Uma reportagem do Diário Última Hora, em parceria com o Centro Informativo Multimídia (CIM), constatou o que muitos dos caminhoneiros do Conesul sabem há longa data: o esquema de propinas nas fronteiras e estradas paraguaias segue firme e forte, mesmo apesar do “expurgo” promovido nos primeiros dias do atual governo paraguaio.

A reportagem em questão iniciou-se ainda em território brasileiro, com a equipe do diário abordando caminhoneiros de distintas nacionalidades no Posto Gasparim, conhecido ponto de encontro dos profissionais da estrada em Foz do Iguaçu.

Os repórteres instalaram, com o consentimento dos motoristas, câmeras ocultas em seus veículos, para flagrar a ação das autoridades paraguaias no momento dos pagamentos ilegais.

Logo ao cruzar a Ponte da Amizade, o motorista do caminhão, um brasileiro cuja identidade não foi revelada, foi abordado por um funcionário da Administração Nacional de Navegação e Portos do Paraguai (ANNP).

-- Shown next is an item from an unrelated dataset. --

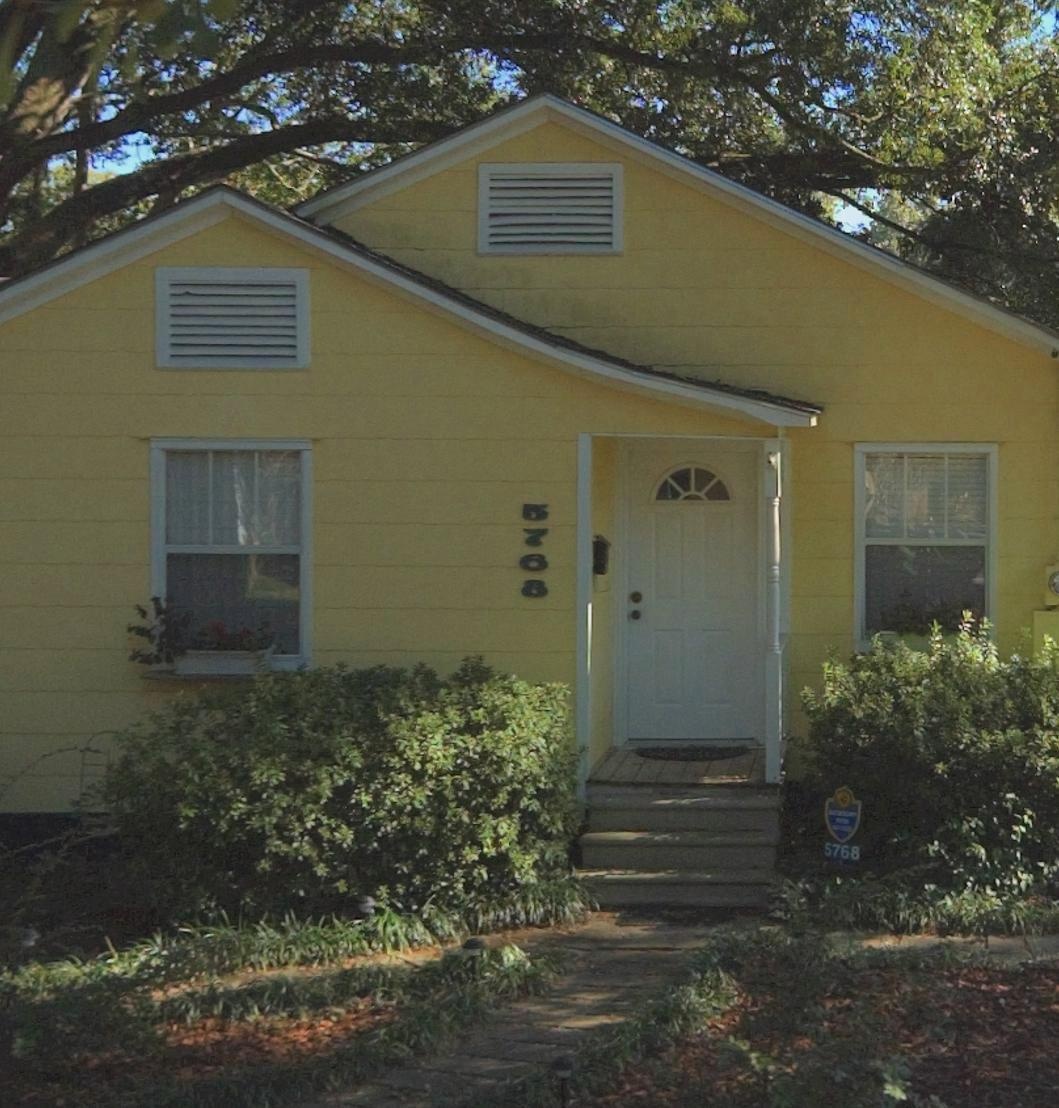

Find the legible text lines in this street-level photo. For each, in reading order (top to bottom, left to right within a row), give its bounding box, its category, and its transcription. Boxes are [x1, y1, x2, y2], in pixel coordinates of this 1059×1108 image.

[519, 502, 551, 599] StreetNumber: 5768
[823, 841, 860, 861] StreetNumber: 5768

Sem muita conversa, o funcionário recebe do brasileiro uma nota de G$ 50 mil (R$ 20,00). O funcionário saca então um maço de dinheiro, possivelmente produto de propinas anteriores, devolvendo ao brasileiro o “troco” no valor de G$ 20 mil (R$ 8,00), tudo feito sem qualquer recibo.

Câmeras instaladas pela equipe de reportagem em outros quatro caminhões revelaram que funcionários da ANNP, da Diretoria Nacional de Trânsito (DINATRAN) e da Direção de Migrações também beneficiam-se dos pagamentos não-registrados.

Os relatos dos profissionais do volante dão conta de que, em geral, os brasileiros devem pagar G$ 30 mil (R$ 18,00), divididos entre a ANNP e a DINATRAN, além de R$ 10,00 pelo certificado de entrada legal no Paraguai.. Por sua vez, os caminhoneiros de nacionalidade paraguaia normalmente pagam G$ 16,5 mil (R$ 6,60) à ANNP.

Em outros pontos do território paraguaio, as cobranças são feitas com a emissão de recibos, porém, com valor inferior ao efetivamente pago pelos motoristas. Um exemplo desta prática ocorre no km 12 da Ruta VII, onde os caminhoneiros pagam G$ 23 mil (R$ 9,20), novamente, aos funcionários da ANNP, mas recebem um recibo do qual consta apenas o valor de G$ 16,5 mil (R$ 6,60).